_INPUT FOR THIS TASK_:
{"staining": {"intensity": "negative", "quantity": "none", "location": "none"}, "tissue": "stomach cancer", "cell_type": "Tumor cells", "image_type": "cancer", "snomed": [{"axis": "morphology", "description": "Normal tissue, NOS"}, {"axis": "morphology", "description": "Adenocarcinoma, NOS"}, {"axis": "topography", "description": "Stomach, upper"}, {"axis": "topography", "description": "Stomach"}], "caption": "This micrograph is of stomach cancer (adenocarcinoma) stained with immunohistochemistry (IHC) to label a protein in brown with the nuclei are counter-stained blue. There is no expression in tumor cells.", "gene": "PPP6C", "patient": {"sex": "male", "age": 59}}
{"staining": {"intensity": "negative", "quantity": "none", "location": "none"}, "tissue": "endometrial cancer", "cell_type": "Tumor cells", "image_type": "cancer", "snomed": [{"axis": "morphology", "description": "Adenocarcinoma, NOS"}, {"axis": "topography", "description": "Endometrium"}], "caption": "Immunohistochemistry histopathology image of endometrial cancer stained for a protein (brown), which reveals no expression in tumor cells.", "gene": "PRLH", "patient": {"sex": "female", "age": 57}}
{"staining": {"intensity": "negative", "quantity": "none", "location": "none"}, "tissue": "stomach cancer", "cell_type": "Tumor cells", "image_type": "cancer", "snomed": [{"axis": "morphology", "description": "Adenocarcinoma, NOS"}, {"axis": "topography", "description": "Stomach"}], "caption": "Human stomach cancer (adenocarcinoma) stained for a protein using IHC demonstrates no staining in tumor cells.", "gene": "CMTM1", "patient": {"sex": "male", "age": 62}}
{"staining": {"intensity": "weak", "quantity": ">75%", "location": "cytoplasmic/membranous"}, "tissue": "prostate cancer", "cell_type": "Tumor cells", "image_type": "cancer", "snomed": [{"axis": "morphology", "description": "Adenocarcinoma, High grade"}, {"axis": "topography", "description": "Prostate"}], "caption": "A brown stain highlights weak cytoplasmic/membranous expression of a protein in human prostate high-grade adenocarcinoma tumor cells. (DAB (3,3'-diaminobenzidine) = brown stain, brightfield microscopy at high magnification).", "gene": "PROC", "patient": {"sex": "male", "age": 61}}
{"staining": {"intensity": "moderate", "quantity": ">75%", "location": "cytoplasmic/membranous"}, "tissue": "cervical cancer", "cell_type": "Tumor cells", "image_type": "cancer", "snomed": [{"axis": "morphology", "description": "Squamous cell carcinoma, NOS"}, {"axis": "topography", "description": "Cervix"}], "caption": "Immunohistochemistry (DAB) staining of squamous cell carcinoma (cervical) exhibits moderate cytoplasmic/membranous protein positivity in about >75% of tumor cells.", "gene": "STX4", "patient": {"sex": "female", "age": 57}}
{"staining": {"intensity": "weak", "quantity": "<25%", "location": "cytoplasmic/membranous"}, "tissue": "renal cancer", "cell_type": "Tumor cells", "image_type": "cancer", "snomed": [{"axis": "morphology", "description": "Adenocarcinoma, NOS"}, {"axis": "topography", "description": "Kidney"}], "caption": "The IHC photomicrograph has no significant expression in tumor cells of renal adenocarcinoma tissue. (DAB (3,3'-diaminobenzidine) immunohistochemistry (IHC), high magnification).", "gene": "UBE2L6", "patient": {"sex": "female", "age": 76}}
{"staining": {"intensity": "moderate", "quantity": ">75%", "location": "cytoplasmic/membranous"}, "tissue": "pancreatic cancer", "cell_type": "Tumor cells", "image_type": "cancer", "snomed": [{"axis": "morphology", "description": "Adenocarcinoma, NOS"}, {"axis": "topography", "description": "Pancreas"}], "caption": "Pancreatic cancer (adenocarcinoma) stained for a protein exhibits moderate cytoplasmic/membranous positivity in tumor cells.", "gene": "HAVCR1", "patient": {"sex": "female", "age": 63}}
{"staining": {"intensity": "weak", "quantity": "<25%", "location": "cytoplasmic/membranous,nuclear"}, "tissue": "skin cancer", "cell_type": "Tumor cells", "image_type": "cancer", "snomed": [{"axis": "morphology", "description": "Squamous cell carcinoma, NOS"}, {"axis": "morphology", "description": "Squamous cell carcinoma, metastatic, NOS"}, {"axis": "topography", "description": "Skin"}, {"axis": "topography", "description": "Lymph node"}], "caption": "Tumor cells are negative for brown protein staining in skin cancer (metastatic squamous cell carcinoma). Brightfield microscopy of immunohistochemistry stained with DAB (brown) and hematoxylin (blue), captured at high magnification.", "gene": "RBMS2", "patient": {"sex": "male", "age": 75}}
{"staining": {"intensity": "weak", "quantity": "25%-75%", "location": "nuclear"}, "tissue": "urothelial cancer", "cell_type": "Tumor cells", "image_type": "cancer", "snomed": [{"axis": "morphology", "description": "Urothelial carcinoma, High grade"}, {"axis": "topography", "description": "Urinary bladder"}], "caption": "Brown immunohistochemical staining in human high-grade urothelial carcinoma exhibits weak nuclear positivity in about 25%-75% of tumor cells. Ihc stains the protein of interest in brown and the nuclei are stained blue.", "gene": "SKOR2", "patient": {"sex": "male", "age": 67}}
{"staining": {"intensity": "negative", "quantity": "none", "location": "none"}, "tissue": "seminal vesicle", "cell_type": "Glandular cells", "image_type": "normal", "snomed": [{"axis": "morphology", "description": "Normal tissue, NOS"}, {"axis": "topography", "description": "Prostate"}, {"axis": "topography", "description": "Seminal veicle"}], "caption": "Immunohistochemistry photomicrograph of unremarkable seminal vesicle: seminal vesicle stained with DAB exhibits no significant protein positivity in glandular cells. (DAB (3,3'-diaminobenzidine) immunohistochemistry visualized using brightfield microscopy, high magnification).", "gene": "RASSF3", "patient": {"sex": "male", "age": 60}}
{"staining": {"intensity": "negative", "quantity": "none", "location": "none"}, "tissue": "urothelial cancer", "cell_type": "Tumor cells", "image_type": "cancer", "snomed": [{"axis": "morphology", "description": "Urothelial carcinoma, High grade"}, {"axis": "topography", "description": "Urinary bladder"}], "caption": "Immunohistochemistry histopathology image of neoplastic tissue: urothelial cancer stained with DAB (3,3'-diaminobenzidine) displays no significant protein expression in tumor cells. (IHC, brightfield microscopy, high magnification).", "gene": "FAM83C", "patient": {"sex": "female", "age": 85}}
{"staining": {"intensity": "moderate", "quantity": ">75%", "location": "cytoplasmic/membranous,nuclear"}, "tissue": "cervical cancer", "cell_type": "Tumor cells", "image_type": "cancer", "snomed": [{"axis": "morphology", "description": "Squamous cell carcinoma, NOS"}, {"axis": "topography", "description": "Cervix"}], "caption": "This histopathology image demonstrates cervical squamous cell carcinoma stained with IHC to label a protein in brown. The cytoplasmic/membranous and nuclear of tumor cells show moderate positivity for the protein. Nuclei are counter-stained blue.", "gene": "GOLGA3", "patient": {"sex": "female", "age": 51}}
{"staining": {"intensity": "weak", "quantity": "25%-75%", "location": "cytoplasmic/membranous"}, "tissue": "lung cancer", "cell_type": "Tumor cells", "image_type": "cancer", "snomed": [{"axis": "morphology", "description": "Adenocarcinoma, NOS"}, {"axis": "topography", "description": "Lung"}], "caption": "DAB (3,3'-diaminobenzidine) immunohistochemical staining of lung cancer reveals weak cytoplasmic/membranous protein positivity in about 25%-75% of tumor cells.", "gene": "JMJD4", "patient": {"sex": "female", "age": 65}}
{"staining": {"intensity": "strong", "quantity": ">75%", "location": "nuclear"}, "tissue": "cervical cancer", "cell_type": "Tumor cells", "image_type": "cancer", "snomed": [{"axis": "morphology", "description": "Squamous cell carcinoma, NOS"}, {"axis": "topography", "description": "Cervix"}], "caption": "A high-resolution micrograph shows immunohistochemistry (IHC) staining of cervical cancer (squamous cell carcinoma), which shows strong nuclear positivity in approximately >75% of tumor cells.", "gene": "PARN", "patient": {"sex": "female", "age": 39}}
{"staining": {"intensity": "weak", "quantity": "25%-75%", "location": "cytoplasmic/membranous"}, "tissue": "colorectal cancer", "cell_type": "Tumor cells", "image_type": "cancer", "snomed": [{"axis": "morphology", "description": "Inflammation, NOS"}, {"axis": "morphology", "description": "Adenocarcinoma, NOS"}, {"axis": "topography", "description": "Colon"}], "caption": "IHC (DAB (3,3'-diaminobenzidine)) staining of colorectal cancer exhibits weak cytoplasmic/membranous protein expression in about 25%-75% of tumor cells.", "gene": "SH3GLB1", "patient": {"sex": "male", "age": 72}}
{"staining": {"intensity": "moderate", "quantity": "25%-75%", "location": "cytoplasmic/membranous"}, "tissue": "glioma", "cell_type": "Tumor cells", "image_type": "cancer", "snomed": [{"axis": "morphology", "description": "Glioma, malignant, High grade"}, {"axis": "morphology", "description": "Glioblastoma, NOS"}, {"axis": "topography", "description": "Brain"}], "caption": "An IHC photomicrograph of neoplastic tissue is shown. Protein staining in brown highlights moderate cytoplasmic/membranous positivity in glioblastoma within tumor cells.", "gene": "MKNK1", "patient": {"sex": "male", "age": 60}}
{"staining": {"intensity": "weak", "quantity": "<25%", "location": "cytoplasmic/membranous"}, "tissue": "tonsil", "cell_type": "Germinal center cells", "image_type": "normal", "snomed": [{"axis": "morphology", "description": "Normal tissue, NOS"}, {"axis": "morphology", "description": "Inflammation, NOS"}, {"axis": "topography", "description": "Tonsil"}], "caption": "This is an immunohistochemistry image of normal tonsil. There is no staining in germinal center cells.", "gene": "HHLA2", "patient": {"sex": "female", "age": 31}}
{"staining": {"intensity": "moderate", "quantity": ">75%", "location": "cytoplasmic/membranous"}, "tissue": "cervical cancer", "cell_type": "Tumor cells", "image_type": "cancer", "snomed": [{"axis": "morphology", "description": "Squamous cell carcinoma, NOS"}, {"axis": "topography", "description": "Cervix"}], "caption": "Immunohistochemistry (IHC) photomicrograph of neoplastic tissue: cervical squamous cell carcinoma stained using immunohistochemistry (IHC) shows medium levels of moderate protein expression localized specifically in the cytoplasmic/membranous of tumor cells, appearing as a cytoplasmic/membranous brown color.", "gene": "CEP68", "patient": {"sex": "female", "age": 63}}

_WHAT IS BEING ASKED_: Which lines of the entries above contain the string "demonstrates"? Copy each one.

_RESULT OF THIS TASK_:
{"staining": {"intensity": "negative", "quantity": "none", "location": "none"}, "tissue": "stomach cancer", "cell_type": "Tumor cells", "image_type": "cancer", "snomed": [{"axis": "morphology", "description": "Adenocarcinoma, NOS"}, {"axis": "topography", "description": "Stomach"}], "caption": "Human stomach cancer (adenocarcinoma) stained for a protein using IHC demonstrates no staining in tumor cells.", "gene": "CMTM1", "patient": {"sex": "male", "age": 62}}
{"staining": {"intensity": "moderate", "quantity": ">75%", "location": "cytoplasmic/membranous,nuclear"}, "tissue": "cervical cancer", "cell_type": "Tumor cells", "image_type": "cancer", "snomed": [{"axis": "morphology", "description": "Squamous cell carcinoma, NOS"}, {"axis": "topography", "description": "Cervix"}], "caption": "This histopathology image demonstrates cervical squamous cell carcinoma stained with IHC to label a protein in brown. The cytoplasmic/membranous and nuclear of tumor cells show moderate positivity for the protein. Nuclei are counter-stained blue.", "gene": "GOLGA3", "patient": {"sex": "female", "age": 51}}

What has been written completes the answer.